What is a cascaded voice agent architecture and why does it matter?
A cascaded architecture uses separate, specialized models for speech-to-text, LLM reasoning, and text-to-speech rather than one multimodal model doing everything. Both AssemblyAI and Deepgram use this approach because it allows each model to be optimized for its specific task, resulting in better accuracy and more predictable behavior than multimodal alternatives like OpenAI's Realtime API.
Which voice agent API is better for healthcare applications?

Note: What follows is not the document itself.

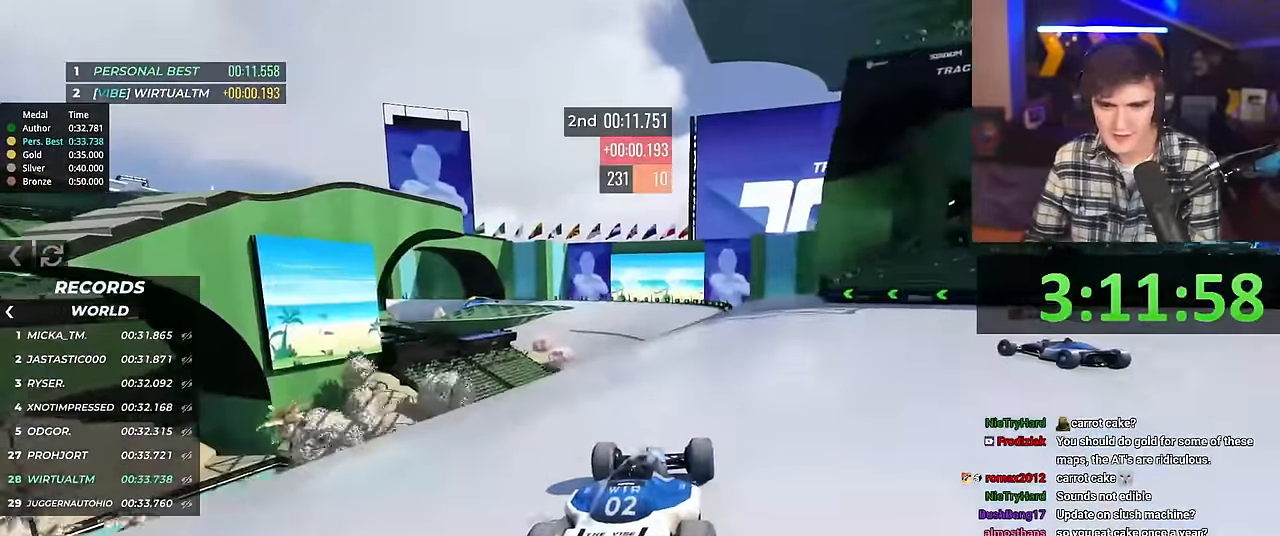
{"keys": ["up"], "events": []}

AssemblyAI has an edge for healthcare use cases thanks to Medical Mode—a paid add-on that enhances accuracy for medical terminology like medication names, procedures, and conditions. AssemblyAI enables covered entities and their business associates subject to HIPAA to use AssemblyAI services to process protected health information (PHI), with a Business Associate Addendum (BAA) available. Combined with SOC 2 Type 2 certification and the lowest missed entity rate in the market, it's purpose-built for clinical voice agent workflows.
Does AssemblyAI's Voice Agent API support the same languages as Deepgram?
AssemblyAI's Voice Agent API currently supports six languages: English, Spanish, French, German, Italian, and Portuguese. Deepgram supports a similar set including English, Spanish, Dutch, French, German, Italian, and Japanese. For applications requiring broader language support, check both providers' current documentation as language support is actively expanding.